Manage evaluators via MCP
Set up evaluators and evaluation rules from AI agents through the Langfuse MCP server, and create code evaluators through the unstable public API.
You can now set up and manage evaluation directly from AI agents: the Langfuse MCP server exposes evaluators and evaluation rules as tools, and the unstable public API now supports code evaluators in addition to LLM-as-a-Judge.

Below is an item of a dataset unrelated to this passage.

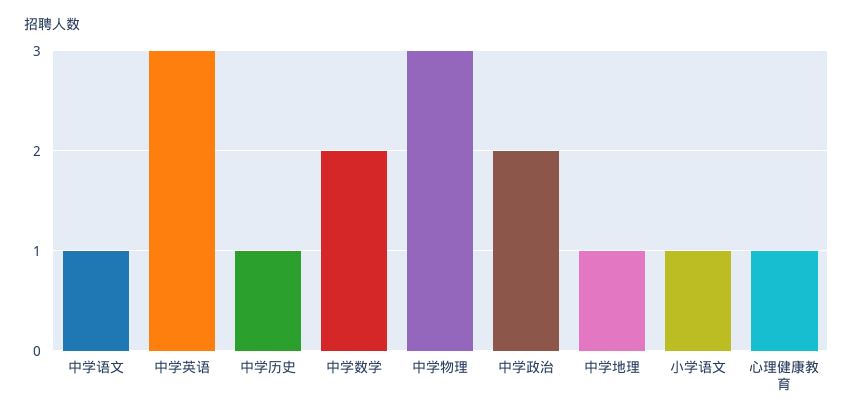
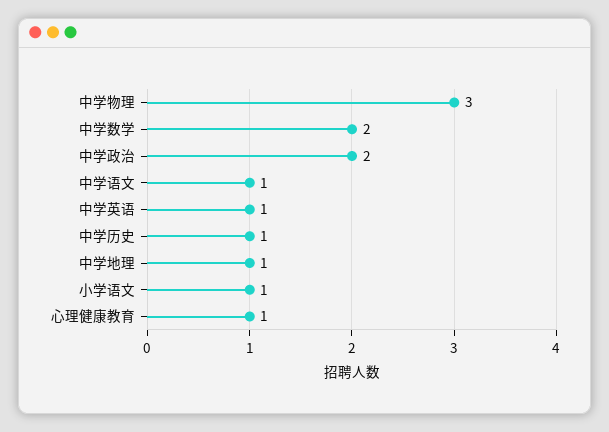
中学英语: 3 -> 1

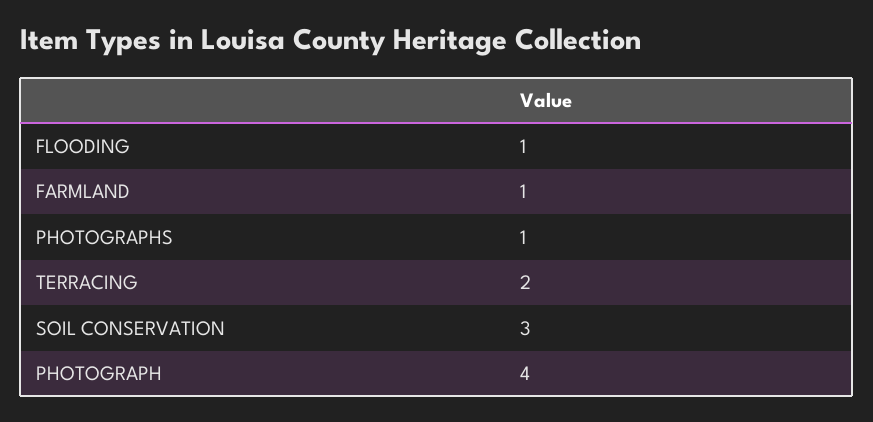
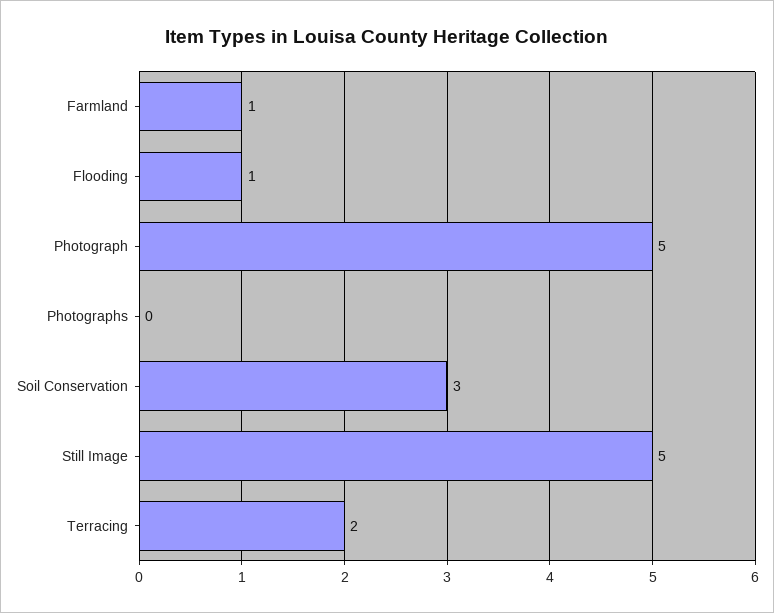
PHOTOGRAPHS: 1 -> 0
PHOTOGRAPH: 4 -> 5
Still Image: none -> 5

This lets agents own more of the evaluation loop. For example, an agent can inspect failing traces, write a code evaluator that catches the failure pattern, and wire up an evaluation rule that runs it on live observations — all without leaving the chat.
New MCP tools
EvaluatorslistEvaluatorsgetEvaluatorcreateEvaluator |
Evaluation ruleslistEvaluationRulesgetEvaluationRulecreateEvaluationRuleupdateEvaluationRuledeleteEvaluationRule |
Code evaluators in the API
The unstable evaluator endpoints now accept type: "code" to create deterministic Python or TypeScript evaluators programmatically, alongside the existing llm_as_judge type. Evaluation rules can reference code evaluators, and active rules are test-run before creation so broken evaluator code is rejected upfront.
These endpoints and MCP tools are unstable and may change while the underlying evaluation data model is being redesigned. The UI workflow remains fully supported.